December 13, 2024

280 - Code Annotation

Code Annotation plays a critical role in preventing engineering debt from piling up as employees move on and their code risks being misunderstood. Google's search engine is an extreme case of this, where the code behind it became so poorly understood that they had to begin A/B testing every change, as they could no longer predict the consequences.

Annotation also isn't just one thing, as it takes several distinct forms, "What" the code does, and "Why" the code does it. This distinction is also often forgotten in industry, where it can be a struggle just to get minimally sufficient annotation in code in the first place.
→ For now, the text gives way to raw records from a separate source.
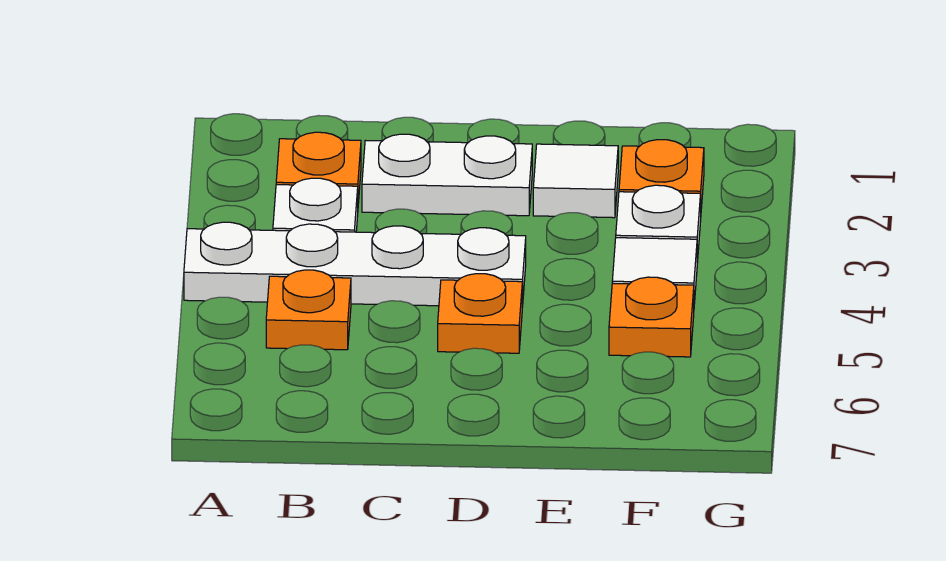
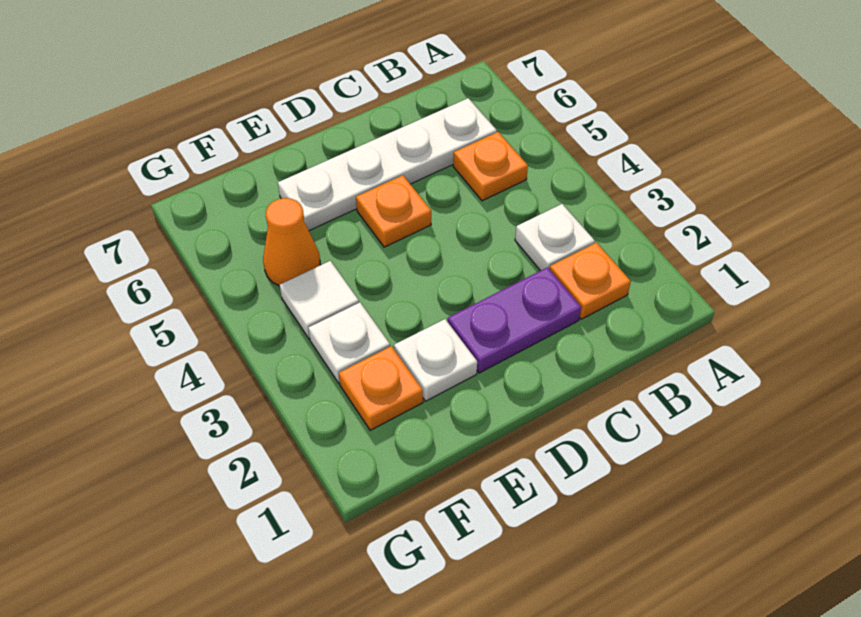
white 1x4 plate [184,222,526,307] -> white 1x4 plate moved to [278,98,497,231]
white 1x2 plate [362,134,532,216] -> purple 1x2 plate [448,267,581,373]
white 1x1 tile [533,144,618,218] -> white 1x1 plate [394,319,477,401]
orange 1x1 plate [609,277,694,357] -> orange 1x1 cone [263,198,320,286]

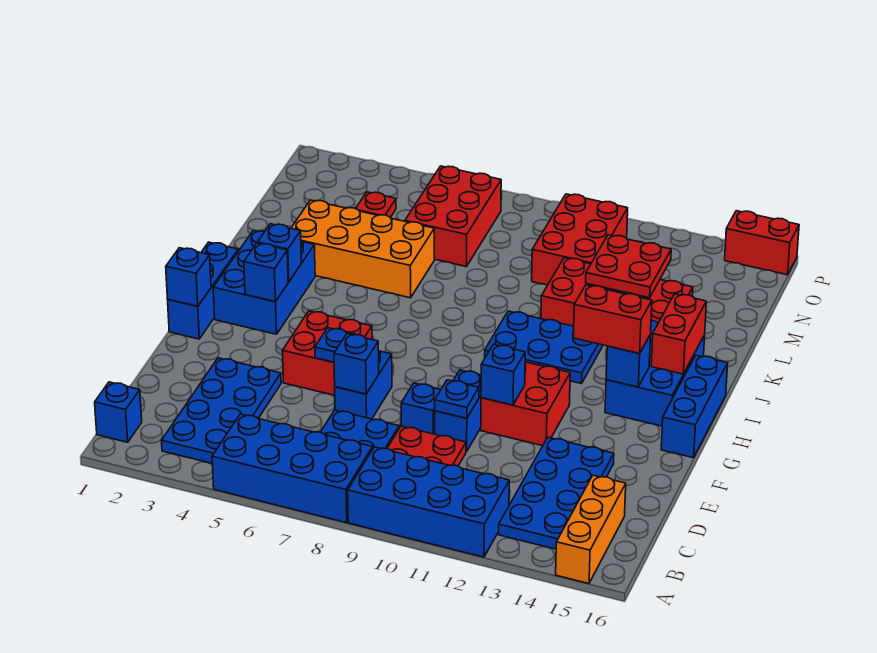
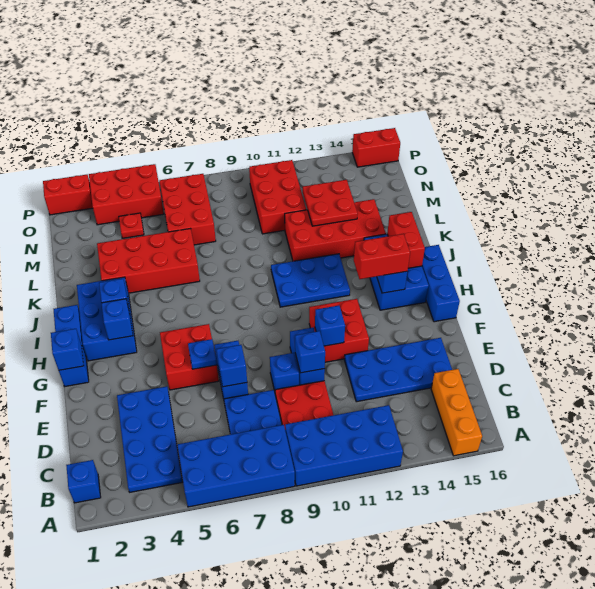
blue 2x4 plate [499,438,614,549] -> blue 2x4 plate turned to [344,338,452,402]
blue 1x1 plate [435,380,479,418] -> blue 1x1 brick [295,331,325,373]
orange 2x4 brick [291,200,434,298] -> red 2x4 brick [97,229,200,293]
none -> red 2x3 brick [89,164,164,225]
none -> red 1x2 brick [43,175,93,215]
Some use this as a means of giving themselves "job security", attempting to monopolize the understanding of critical bits of code.

This begs the question, "What could be gained if all of (a given company's) code could have both kinds of annotation added retroactively to areas where it was previously neglected, and what would those gains be worth?".

In Google's case, they could stop throwing spaghetti at the wall to see what sticks, or as it stands today their already monumental pile of spaghetti code. Changes could be based on understanding rather than gambling.

Code could also be rewritten and optimized in ways that aren't possible absent understanding, so all of the extra overhead costs of keeping poorly understood legacy code could be saved, including the cybersecurity breaches that exploit old and vulnerable code. With Cybercrime representing the third largest market in the world today, standing at over 8 trillion USD annually in 2023, and steadily growing, this is a significant and growing cost.

Such understanding of code also allows for bad patches to be more easily spotted and avoided, like the patch that cost airlines, hospitals, banks, emergency services, and many others billions of dollars in the 2024 CrowdStrike incident.

Such quality and complete annotation may predictably become an industry standard once deployed as a commercial offering. This could be driven purely by market forces, as well as considered for potential regulatory requirements for essential and high-impact services.

Please note that this specific capacity is neither feasible nor fundamentally possible for LLM-based systems, as systems where "Bullshit" is a fundamental feature cannot serve such a function. However, ICOM-based systems are based on dynamically growing knowledge, not "Bullshitting", so this is a use case we'll begin exploring in the coming months.